#### GIVEN PASSAGE ####

2021-04-07 Thread rob

Yes, you are absolutely correct that I've been struggling w/ modules.

Would it be a bad idea to use my ~go/src as a module?

  cd ~/go/src

  go mod init src

  go mod tidy --> do I need this?

And then I would have to edit my import statements slightly to include 
the module reference.


--rob solomon


On 4/7/21 10:24 AM, wagner riffel wrote:

Hi Rob, it's good that you got it working, but I feel you're struggling
with modules inferred from your past emails due a confusion between a
module namespace and the file system, your package import paths and go
commands are relative to a *module* and not a directory, your current
module namespace is detected similarly as a git repository is, that is,
traverse current working directory up until a go.mod is found (or .git
for git), and then if a module is found, you import packages or use the
go commands in the format of *module_name*/folder/..., not file system
paths, what go cares as a namespace is the module name, not
absolute/relative file system paths.

#### RECORD EXCERPTS ####

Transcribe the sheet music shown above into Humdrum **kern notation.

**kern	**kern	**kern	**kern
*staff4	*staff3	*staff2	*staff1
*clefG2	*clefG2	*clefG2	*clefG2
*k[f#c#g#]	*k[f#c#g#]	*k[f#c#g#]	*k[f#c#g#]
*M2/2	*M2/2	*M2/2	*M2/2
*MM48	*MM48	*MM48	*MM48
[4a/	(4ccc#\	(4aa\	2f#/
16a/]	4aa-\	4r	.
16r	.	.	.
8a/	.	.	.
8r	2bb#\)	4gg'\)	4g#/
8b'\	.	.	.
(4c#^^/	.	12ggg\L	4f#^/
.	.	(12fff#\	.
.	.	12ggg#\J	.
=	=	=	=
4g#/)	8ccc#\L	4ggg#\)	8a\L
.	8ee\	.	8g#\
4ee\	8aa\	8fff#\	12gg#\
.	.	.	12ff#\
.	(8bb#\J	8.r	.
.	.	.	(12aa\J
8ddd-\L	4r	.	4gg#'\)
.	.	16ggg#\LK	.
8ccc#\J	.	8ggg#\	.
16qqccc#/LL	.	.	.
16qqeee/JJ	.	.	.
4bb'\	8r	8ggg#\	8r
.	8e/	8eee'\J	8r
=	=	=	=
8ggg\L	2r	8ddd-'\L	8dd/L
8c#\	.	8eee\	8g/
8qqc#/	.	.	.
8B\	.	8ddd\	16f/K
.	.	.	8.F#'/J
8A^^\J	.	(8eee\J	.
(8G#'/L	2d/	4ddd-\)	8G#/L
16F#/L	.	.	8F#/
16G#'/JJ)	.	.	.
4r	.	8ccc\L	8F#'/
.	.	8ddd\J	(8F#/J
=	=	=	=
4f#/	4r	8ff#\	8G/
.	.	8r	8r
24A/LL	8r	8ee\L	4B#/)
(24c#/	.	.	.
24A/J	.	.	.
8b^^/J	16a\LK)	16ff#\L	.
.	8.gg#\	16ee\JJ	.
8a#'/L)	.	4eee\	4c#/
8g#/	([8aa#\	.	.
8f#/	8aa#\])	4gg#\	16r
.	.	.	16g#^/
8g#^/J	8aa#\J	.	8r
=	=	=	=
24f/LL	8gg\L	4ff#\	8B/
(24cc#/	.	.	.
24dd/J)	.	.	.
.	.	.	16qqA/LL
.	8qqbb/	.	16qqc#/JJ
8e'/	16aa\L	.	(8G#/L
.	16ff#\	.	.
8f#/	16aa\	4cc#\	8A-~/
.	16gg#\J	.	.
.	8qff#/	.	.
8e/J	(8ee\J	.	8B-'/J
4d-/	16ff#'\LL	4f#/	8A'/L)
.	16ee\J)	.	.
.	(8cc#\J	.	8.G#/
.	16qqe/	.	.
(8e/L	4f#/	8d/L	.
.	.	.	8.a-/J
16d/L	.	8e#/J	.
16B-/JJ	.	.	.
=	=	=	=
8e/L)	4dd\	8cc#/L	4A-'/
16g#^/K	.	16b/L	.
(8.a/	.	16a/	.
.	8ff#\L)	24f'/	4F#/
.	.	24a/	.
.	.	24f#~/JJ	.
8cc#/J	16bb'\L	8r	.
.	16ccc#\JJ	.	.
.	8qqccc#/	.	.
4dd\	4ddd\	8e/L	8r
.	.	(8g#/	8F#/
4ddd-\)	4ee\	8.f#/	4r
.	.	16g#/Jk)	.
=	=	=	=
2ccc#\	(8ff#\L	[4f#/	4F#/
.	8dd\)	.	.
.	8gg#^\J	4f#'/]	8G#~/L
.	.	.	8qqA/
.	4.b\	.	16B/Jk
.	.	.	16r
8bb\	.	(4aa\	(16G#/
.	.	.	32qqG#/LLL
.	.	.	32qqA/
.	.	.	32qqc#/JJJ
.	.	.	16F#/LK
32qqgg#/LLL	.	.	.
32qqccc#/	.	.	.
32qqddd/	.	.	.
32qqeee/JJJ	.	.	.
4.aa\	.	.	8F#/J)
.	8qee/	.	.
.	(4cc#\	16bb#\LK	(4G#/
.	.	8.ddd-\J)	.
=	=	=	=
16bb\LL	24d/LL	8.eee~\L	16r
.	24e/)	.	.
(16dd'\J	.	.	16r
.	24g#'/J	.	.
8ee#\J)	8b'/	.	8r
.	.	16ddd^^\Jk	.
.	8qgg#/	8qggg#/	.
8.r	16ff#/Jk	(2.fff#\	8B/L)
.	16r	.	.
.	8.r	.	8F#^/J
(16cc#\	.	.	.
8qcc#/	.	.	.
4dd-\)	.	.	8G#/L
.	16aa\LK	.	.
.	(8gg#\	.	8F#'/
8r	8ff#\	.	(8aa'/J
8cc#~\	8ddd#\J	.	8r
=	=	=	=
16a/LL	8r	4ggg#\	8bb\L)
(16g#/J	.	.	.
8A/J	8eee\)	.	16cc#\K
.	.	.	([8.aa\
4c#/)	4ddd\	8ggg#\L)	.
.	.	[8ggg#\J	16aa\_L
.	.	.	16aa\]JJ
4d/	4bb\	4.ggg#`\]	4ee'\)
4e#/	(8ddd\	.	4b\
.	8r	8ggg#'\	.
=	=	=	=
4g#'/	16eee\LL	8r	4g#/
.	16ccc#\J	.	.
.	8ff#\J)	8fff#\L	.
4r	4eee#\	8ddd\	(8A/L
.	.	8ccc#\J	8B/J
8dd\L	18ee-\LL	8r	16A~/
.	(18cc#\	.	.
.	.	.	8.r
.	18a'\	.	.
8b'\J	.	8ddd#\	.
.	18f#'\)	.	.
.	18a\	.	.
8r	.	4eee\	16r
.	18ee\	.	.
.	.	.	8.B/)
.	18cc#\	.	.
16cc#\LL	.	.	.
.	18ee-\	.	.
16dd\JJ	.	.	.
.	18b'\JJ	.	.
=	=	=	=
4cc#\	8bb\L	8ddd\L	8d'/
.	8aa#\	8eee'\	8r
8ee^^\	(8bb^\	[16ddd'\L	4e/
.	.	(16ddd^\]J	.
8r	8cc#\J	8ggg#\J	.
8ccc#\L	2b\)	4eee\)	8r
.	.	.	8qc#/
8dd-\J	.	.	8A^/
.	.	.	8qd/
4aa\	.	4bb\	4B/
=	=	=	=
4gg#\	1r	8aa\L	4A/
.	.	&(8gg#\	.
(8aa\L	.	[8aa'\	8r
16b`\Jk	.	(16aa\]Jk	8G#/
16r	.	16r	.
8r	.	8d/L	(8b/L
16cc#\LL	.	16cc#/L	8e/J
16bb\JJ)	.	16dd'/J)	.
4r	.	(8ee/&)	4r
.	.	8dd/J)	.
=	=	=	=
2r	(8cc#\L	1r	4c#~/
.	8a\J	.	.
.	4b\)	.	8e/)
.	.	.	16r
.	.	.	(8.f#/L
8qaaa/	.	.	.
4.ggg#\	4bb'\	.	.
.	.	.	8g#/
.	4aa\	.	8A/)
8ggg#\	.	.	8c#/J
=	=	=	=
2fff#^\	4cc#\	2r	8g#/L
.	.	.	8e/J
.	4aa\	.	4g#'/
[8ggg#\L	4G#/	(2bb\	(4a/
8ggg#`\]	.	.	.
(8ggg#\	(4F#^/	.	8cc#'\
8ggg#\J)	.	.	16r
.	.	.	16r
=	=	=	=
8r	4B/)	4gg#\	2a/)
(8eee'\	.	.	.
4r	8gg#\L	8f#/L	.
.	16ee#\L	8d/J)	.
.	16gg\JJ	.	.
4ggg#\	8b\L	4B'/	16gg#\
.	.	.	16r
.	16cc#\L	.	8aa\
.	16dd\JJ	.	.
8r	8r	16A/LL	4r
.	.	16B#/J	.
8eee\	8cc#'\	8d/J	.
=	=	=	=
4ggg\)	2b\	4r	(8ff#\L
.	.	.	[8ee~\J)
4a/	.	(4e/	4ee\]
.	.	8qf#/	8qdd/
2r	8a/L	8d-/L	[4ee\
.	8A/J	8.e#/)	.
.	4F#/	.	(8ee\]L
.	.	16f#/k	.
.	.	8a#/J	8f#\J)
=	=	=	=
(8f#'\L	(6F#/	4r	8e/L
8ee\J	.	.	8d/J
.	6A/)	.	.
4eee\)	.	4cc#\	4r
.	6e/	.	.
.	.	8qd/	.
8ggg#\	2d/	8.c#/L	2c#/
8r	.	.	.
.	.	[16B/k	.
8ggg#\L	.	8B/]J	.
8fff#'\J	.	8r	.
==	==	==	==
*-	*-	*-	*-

####

WHAT IS EXPECTED
Retype the Go modules email from "Yes, you are" to "the module reference.", word for word. The data has no connection to the Go modules email.

EXPECTED ANSWER
Yes, you are absolutely correct that I've been struggling w/ modules.

Would it be a bad idea to use my ~go/src as a module?

  cd ~/go/src

  go mod init src

  go mod tidy --> do I need this?

And then I would have to edit my import statements slightly to include 
the module reference.